A Cycle Analysis of Flow and Thermal Parameters in the Hydrogen Charging System at the Pressure of 50 MPa

Abstract

In the currently developed hydrogen compression cycle system, hydrogen is compressed through a compressor and stored in a tank at high pressure. In the filling process from A (tube trailer) to B (high-pressure tank), thermal stress in the B arises due to the temperature rise of hydrogen together with the internal pressure increase in the tank. In the study, in order to achieve safe filling, it is necessary to investigate the flow and thermal parameters of the system. Based on the principles of thermodynamics, a thermodynamic prediction model for the temperature change during the hydrogen cycle was established by comprehensively considering the real state of gas, convective heat transfer between hydrogen and the inner wall, heat conduction through the tank wall, and natural convection of the outer wall. Prediction values of temperature, hydrogen charge amountm and heat transfer to the outside were calculated.

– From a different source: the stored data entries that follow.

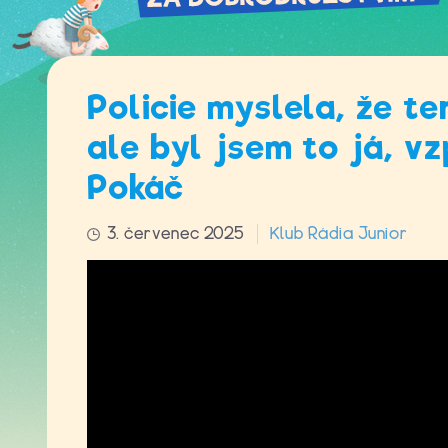
Policie myslela, že te
ale byl jsem to já, 
Pokáč
3. červenec 2025
Klub Rádia Junior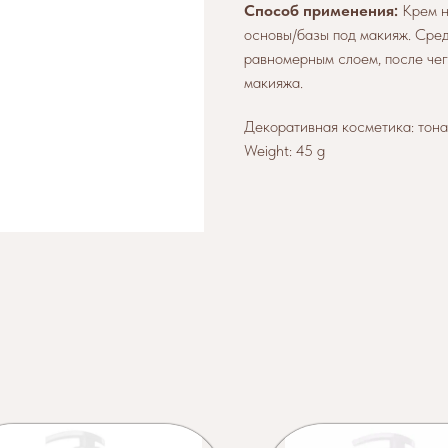
Способ применения:
Крем н
основы/базы под макияж. Сред
равномерным слоем, после че
макияжа.
Декоративная косметика: тон
Weight: 45 g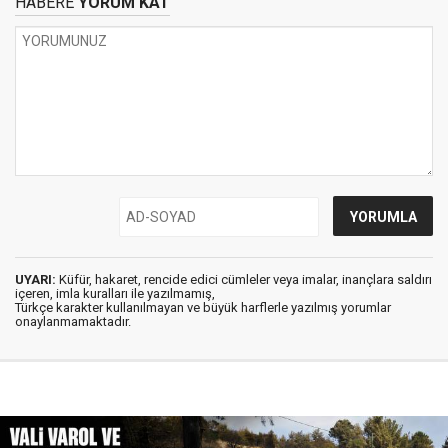
HABERE
YORUM KAT
UYARI:
Küfür, hakaret, rencide edici cümleler veya imalar, inançlara saldırı
içeren, imla kuralları ile yazılmamış,
Türkçe karakter kullanılmayan ve büyük harflerle yazılmış yorumlar
onaylanmamaktadır.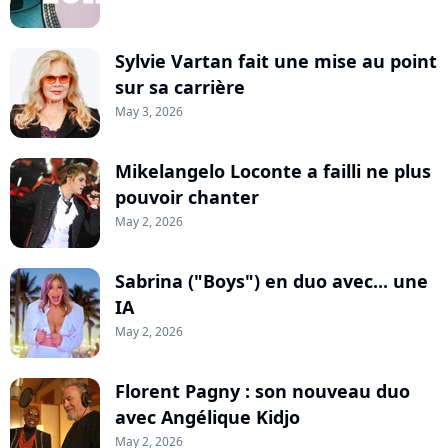
Sylvie Vartan fait une mise au point
sur sa carrière
May 3, 2026
Mikelangelo Loconte a failli ne plus
pouvoir chanter
May 2, 2026
Sabrina ("Boys") en duo avec... une
IA
May 2, 2026
Florent Pagny : son nouveau duo
avec Angélique Kidjo
May 2, 2026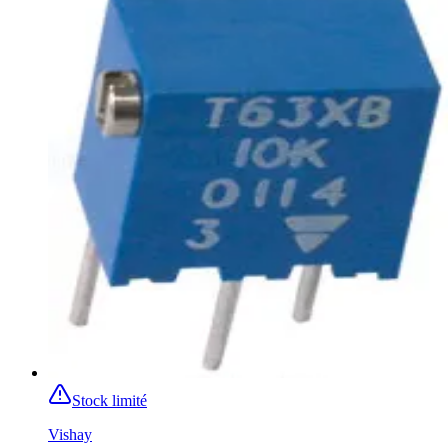
Stock limité
Vishay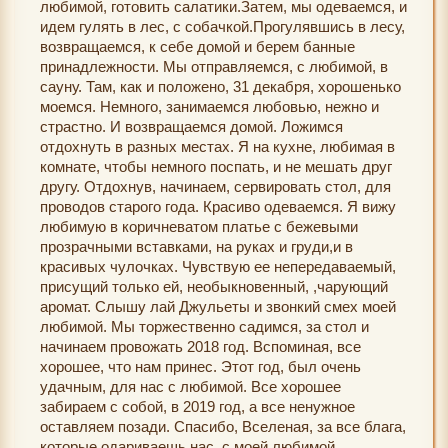
любимой, готовить салатики.Затем, мы одеваемся, и
идем гулять в лес, с собачкой.Прогулявшись в лесу,
возвращаемся, к себе домой и берем банные
принадлежности. Мы отправляемся, с любимой, в
сауну. Там, как и положено, 31 декабря, хорошенько
моемся. Немного, занимаемся любовью, нежно и
страстно. И возвращаемся домой. Ложимся
отдохнуть в разных местах. Я на кухне, любимая в
комнате, чтобы немного поспать, и не мешать друг
другу. Отдохнув, начинаем, сервировать стол, для
проводов старого года. Красиво одеваемся. Я вижу
любимую в коричневатом платье с бежевыми
прозрачными вставками, на руках и груди,и в
красивых чулочках. Чувствую ее непередаваемый,
присущий только ей, необыкновенный, ,чарующий
аромат. Слышу лай Джульеты и звонкий смех моей
любимой. Мы торжественно садимся, за стол и
начинаем провожать 2018 год. Вспоминая, все
хорошее, что нам принес. Этот год, был очень
удачным, для нас с любимой. Все хорошее
забираем с собой, в 2019 год, а все ненужное
оставляем позади. Спасибо, Вселеная, за все блага,
которые одариваешь нас, с моей любимой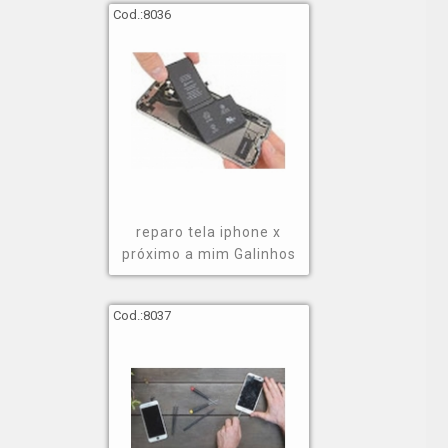
Cod.:
8036
reparo tela iphone x
próximo a mim Galinhos
Cod.:
8037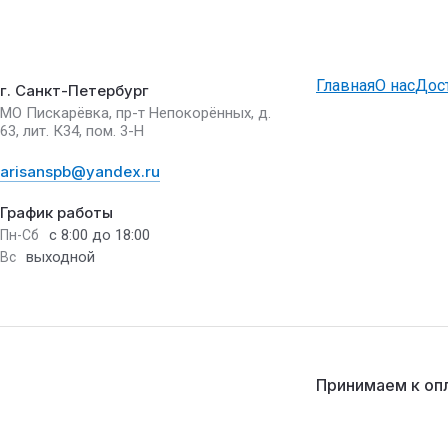
Главная
О нас
Дос
г. Санкт-Петербург
МО Пискарёвка, пр-т Непокорённых, д.
63, лит. К34, пом. 3-Н
arisanspb@yandex.ru
График работы
с 8:00 до 18:00
Пн-Сб
выходной
Вс
Принимаем к оп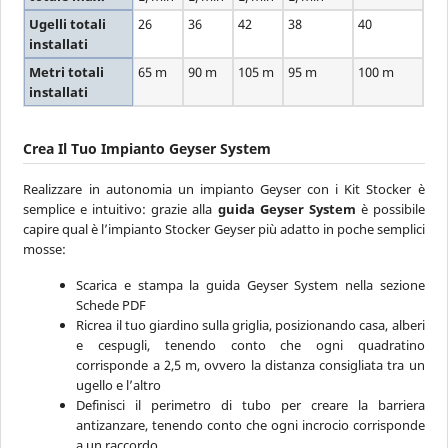
Ugelli totali
26
36
42
38
40
installati
Metri totali
65 m
90 m
105 m
95 m
100 m
installati
Crea Il Tuo Impianto Geyser System
Realizzare in autonomia un impianto Geyser con i Kit Stocker è
semplice e intuitivo: grazie alla
guida Geyser System
è possibile
capire qual è l’impianto Stocker Geyser più adatto in poche semplici
mosse:
Scarica e stampa la guida Geyser System nella sezione
Schede PDF
Ricrea il tuo giardino sulla griglia, posizionando casa, alberi
e cespugli, tenendo conto che ogni quadratino
corrisponde a 2,5 m, ovvero la distanza consigliata tra un
ugello e l’altro
Definisci il perimetro di tubo per creare la barriera
antizanzare, tenendo conto che ogni incrocio corrisponde
a un raccordo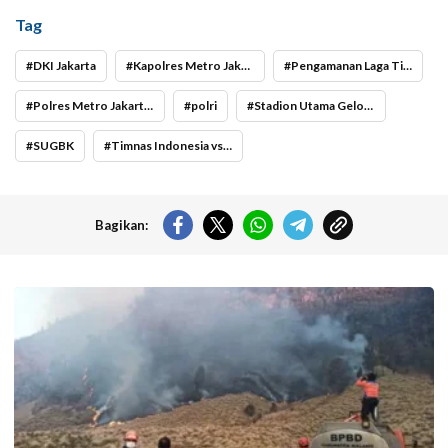
Tag
DKI Jakarta
Kapolres Metro Jakarta Pusat Kombes Pol Susatyo Purnomo Condro
Pengamanan Laga Timnas Indonesia vs China
Polres Metro Jakarta Pusat
polri
Stadion Utama Gelora Bung Karno
SUGBK
Timnas Indonesia vs China
Bagikan:
Operasi pemadaman kebakaran di kawasan Taman Nasional Bromo
Tengger Semeru (TNBTS) terus digencarkan, Jumat (7/8/2026) hari ini.
(Foto: BPBD Kabupaten Malang).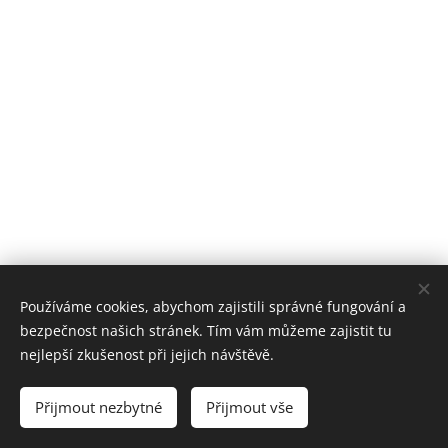
Používáme cookies, abychom zajistili správné fungování a
redakcia Doma a Rada
bezpečnost našich stránek. Tím vám můžeme zajistit tu
Vytvořeno službou
Webnode
Cookies
nejlepší zkušenost při jejich návštěvě.
Jazyky
Přijmout nezbytné
Přijmout vše
Čeština
Slovenčina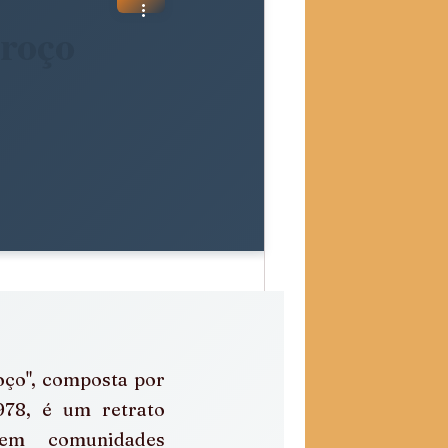
roço
ço", composta por 
78, é um retrato 
em comunidades 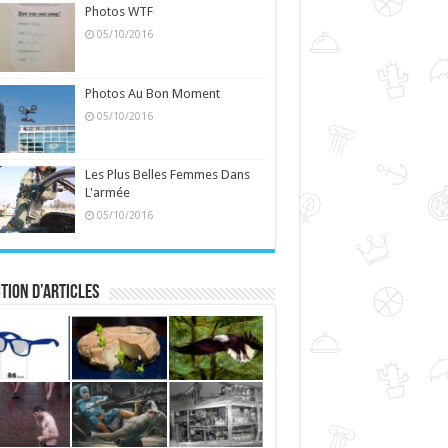
Photos WTF
05/10/2016
Photos Au Bon Moment
05/10/2016
Les Plus Belles Femmes Dans
L'armée
05/10/2016
tion d’articles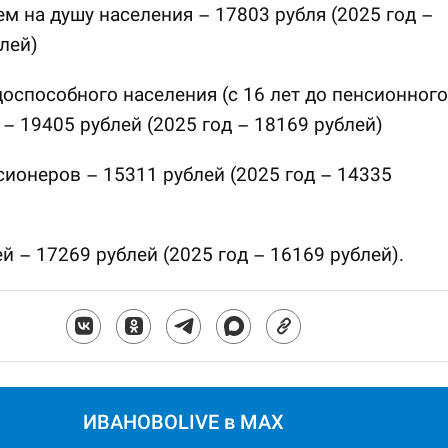
ем на душу населения – 17803 рубля (2025 год –
лей)
доспособного населения (с 16 лет до пенсионного
 – 19405 рублей (2025 год – 18169 рублей)
сионеров – 15311 рублей (2025 год – 14335
ей – 17269 рублей (2025 год – 16169 рублей).
ИВАНОВОLIVE в MAX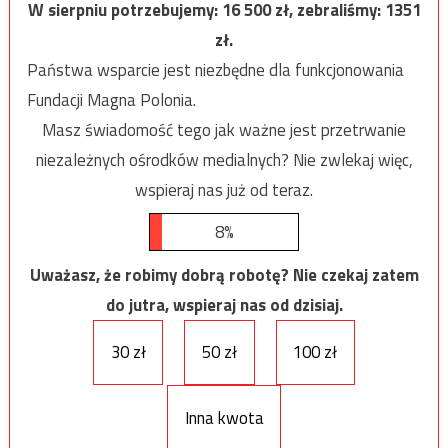
W sierpniu potrzebujemy:
16 500
zł, zebraliśmy:
1351
zł.
Państwa wsparcie jest niezbędne dla funkcjonowania
Fundacji Magna Polonia.
Masz świadomość tego jak ważne jest przetrwanie
niezależnych ośrodków medialnych? Nie zwlekaj więc,
wspieraj nas już od teraz.
8%
Uważasz, że robimy dobrą robotę? Nie czekaj zatem
do jutra, wspieraj nas od dzisiaj.
30 zł
50 zł
100 zł
Inna kwota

Additionally, by investigating the performance of the hydrogen refueling station heat exchanger, the heat of the heat exchanger needed to keep the hydrogen temperature within a safe range was calculated. Due to the Joule–Thomson effect, the hydrogen temperature passing through the pressure reducing valve changed, and the changed value in the hydrogen charging cycle was predicted and calculated by calculating the temperature change value at this time. This study provides a theoretical research basis for high-pressure hydrogen energy storage and hydrogenation technology.